## WHAT IS NEEDED
Write down exactly the lines from the one with "thumb mcp: (691, 286)" to the end of the data, first and last included, and no others.
Start of GIVEN DATA
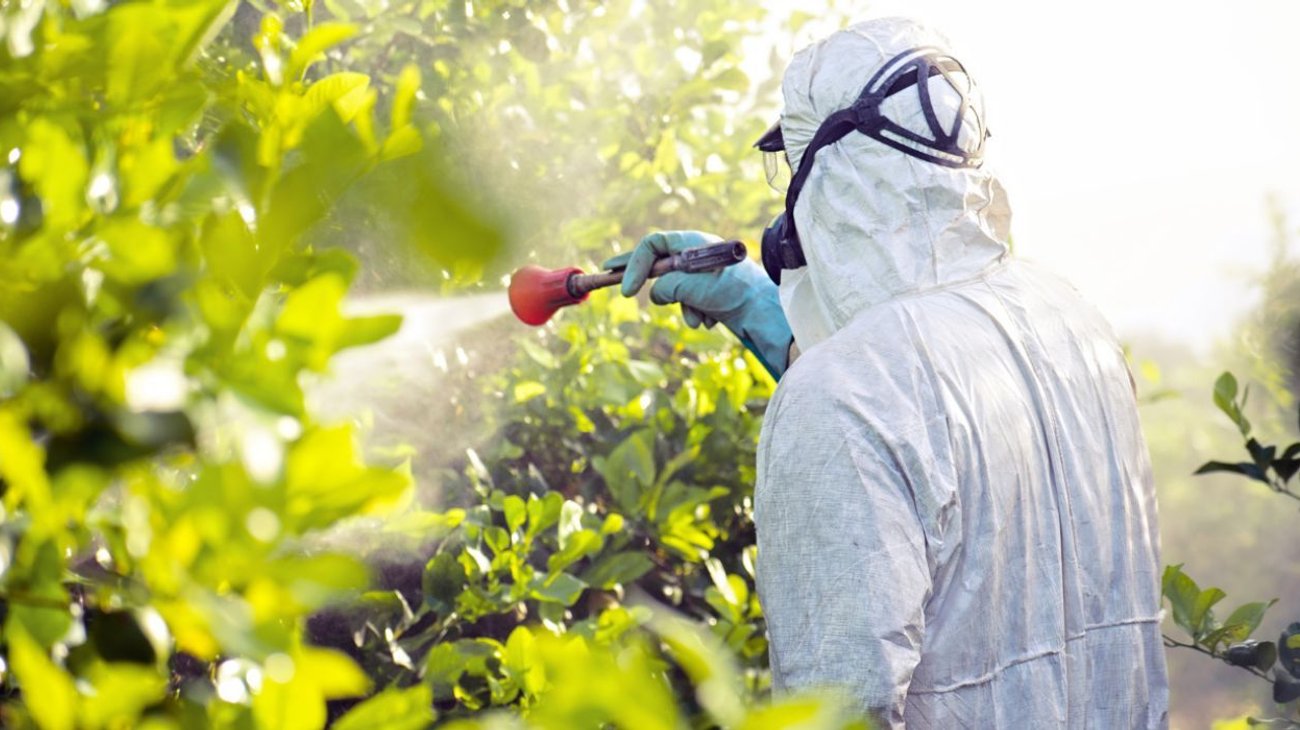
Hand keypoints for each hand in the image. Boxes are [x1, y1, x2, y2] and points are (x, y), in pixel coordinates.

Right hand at [604, 230, 794, 377]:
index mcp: (692, 243)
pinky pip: (688, 303)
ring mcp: (702, 274)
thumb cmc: (732, 291)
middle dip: (640, 275)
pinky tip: (712, 318)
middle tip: (609, 273)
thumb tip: (655, 295)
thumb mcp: (691, 286)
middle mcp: (696, 255)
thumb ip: (665, 287)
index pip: (653, 245)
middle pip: (657, 261)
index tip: (625, 289)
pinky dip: (695, 313)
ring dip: (682, 307)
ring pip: (673, 290)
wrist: (764, 312)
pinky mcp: (709, 293)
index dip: (634, 264)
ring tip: (699, 314)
End of GIVEN DATA
## EXPECTED OUTPUT
thumb mcp: (691, 286)
middle mcp: (696, 255)
thumb ip: (665, 287)
index pip: (653, 245)
middle pip: (657, 261)
index tip: (625, 289)
pinky dip: (695, 313)
ring dip: (682, 307)
ring pip: (673, 290)
wrist: (764, 312)
pinky mcp: (709, 293)
index dip: (634, 264)
ring tip: (699, 314)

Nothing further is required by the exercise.